Extend the essay on voting rights for incarcerated D.C. residents, starting right after its final sentence.

Excerpted passage>
>>>
Learning to take part in civic life — and discovering its power through the early work of forming More Than Our Crimes while I was incarcerated — transformed how I saw myself.
It became a turning point in my rehabilitation, reshaping not only how I understood the world but where I belonged within it. For the first time, I stopped seeing myself as someone destined to live on the margins of society. I began to see myself as a citizen, someone with an equal voice and a real stake in what happened in my city. Civic engagement gave me the confidence to believe that when I came home, I could help shape what the broader D.C. community would become.
But now, a power that was pivotal to my development — and to the rehabilitation of many others — is on the brink of being taken away due to two bills working their way through Congress: the SAVE (Safeguard American Voter Eligibility) and MEGA (Make Elections Great Again) acts. (Their names represent the very opposite of what these acts would do).
The SAVE Act would require proof of citizenship to be presented in person to register to vote — an impossible standard for incarcerated individuals who cannot leave prison. In addition, the only form of ID we have is from the Bureau of Prisons. Would that suffice? Given President Donald Trump’s clear desire to make it more difficult for marginalized people to vote, I doubt it. The MEGA Act would require the same identification to cast a ballot, along with many other restrictions and changes to the voting process, especially vote-by-mail.
Together, these bills would functionally eliminate the ability of incarcerated D.C. residents to participate in the democratic process — despite the 2020 law that explicitly grants them that right.
For incarcerated D.C. residents, the ability to vote is not symbolic. Because the District has no prison system of its own, D.C. residents are housed in federal prisons across the country, often hundreds or thousands of miles from home. Voting (which is by necessity done by mail) is one of the last remaining connections we have to our community. It reinforces that we still belong, still matter, and will return not just as formerly incarcerated residents, but as engaged citizens.
<<<
(Extracted records)
>>>
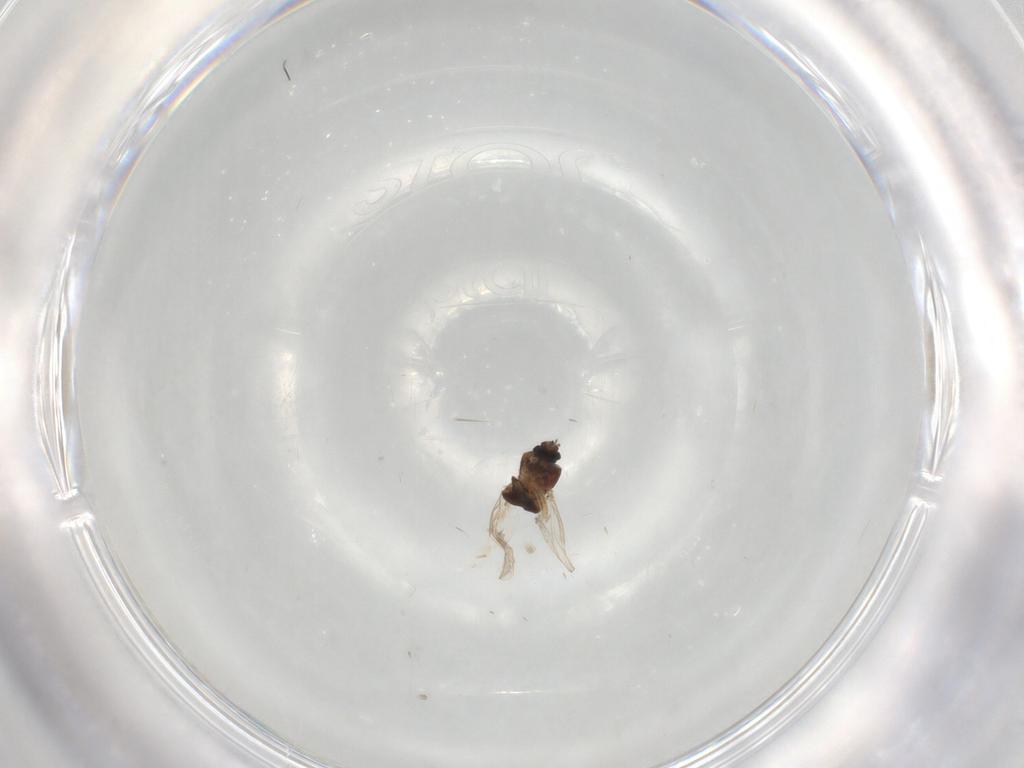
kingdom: Animalia
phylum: Arthropoda
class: Insecta
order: Diptera
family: Ceratopogonidae
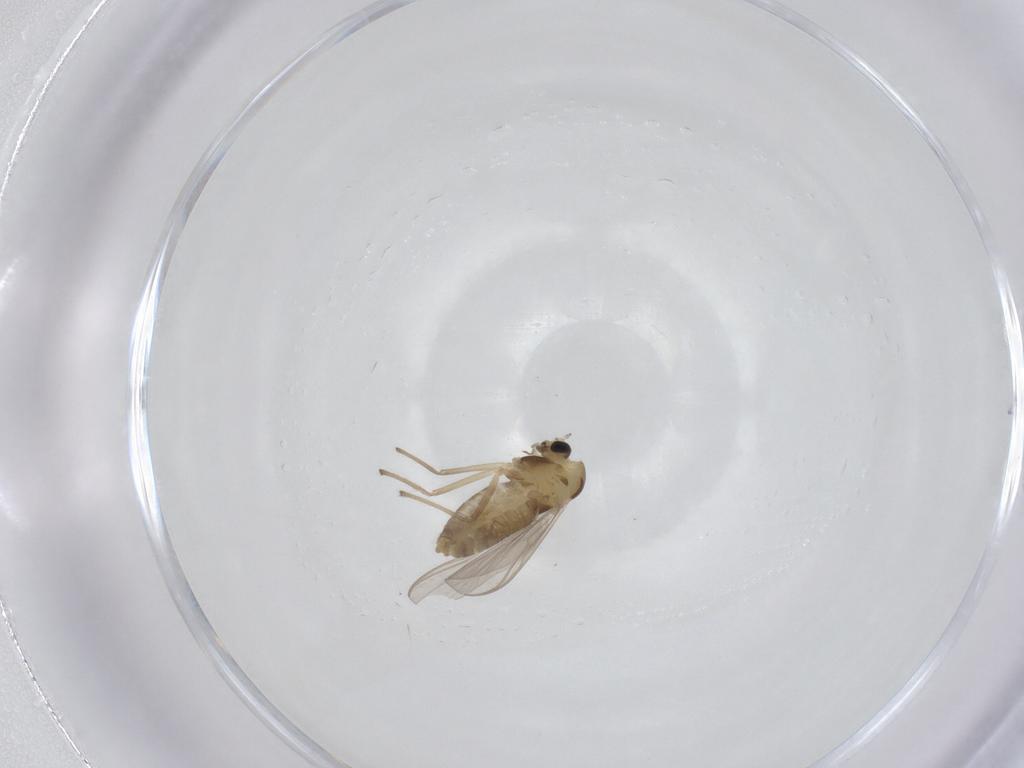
<<<
Task result>
Through the work of More Than Our Crimes, we have seen firsthand what happens when incarcerated people understand their civic power. Men who once believed politics had nothing to do with them study the candidates. They debate city council decisions in recreation yards. They follow legislation impacting sentencing reform, housing access and reentry services. That shift in mindset — from disconnection to becoming someone with a voice — strengthens rehabilitation. It builds confidence. It fosters long-term thinking. It reduces the sense of alienation that too often fuels recidivism.
This is not just about ballots. It is about what citizenship means. How is it productive to tell incarcerated people to prepare to reenter society as responsible citizens while simultaneously stripping them of the most fundamental act of citizenship?
For many people in prison, voting is the moment we stop seeing ourselves as outcasts and start viewing ourselves as stakeholders in our city’s and country’s future. Taking that away does not strengthen democracy. It weakens the very reintegration society claims to support.